You’ll probably have seen by now that two swathes north of the river swept up the biggest monetary awards – an eye-watering £1.35million each – as the first ever London Boroughs of Culture.
That’s not to say areas south of the Thames have entirely missed out. But more on that later: firstly, what are the gongs all about about?
Well, six months ago a huge celebration of culture across the capital was kick-started by the Mayor of London, Sadiq Khan. Inspired by the UK City and European Capital of Culture programmes – you must have seen all the hype on Hull last year – the competition aims to strengthen London’s reputation as an international powerhouse for culture. Which, incidentally, is also the raison d’etre of London Belongs To Me (the company which publishes this title, as well as eight other neighbourhood guides like Kentishtowner, Gasholder, Leytonstoner, Seventhsister and more).
“Culture is the DNA of our city,” says Khan. “It has the power to transform communities and to bring people closer together. Now, more than ever, there is a pressing need to reach out to our neighbours and celebrate London’s unique and diverse culture. London Borough of Culture is a great way to do just that whilst showing the world that our cultural gems extend way beyond the centre of the capital to all corners of the city.”

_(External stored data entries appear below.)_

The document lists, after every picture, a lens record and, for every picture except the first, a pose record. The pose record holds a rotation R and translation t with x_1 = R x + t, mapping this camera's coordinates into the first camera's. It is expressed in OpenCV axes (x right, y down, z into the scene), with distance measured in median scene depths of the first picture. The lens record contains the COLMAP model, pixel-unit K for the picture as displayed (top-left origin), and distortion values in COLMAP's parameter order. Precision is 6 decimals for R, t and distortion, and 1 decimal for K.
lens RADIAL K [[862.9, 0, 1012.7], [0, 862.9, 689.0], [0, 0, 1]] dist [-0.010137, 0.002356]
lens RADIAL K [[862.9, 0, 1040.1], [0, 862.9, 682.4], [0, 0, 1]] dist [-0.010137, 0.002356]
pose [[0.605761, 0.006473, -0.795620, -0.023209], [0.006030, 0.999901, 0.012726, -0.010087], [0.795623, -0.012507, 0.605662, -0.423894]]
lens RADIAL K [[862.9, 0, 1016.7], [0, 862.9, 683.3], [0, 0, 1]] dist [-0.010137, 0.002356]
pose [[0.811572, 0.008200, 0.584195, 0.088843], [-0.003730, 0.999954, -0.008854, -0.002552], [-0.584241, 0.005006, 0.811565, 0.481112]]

Last autumn each of the capital’s 32 boroughs bid for £1.35 million of funding to stage a programme of world-class cultural events and initiatives, and to develop a plan to make culture an integral part of the boroughs’ future.
And the first two winners, announced this morning, were Waltham Forest for 2019, and Brent in 2020. Both boroughs were chosen based on their “artistic vision and ambition to deliver outstanding cultural initiatives in their local area, putting communities at the centre of the programme’s design and delivery”.
But in addition to these, six boroughs across the city will share a decent-sized pot of £850,000 made available for the Mayor’s Cultural Impact Awards – landmark projects highlighted by boroughs in their initial bids.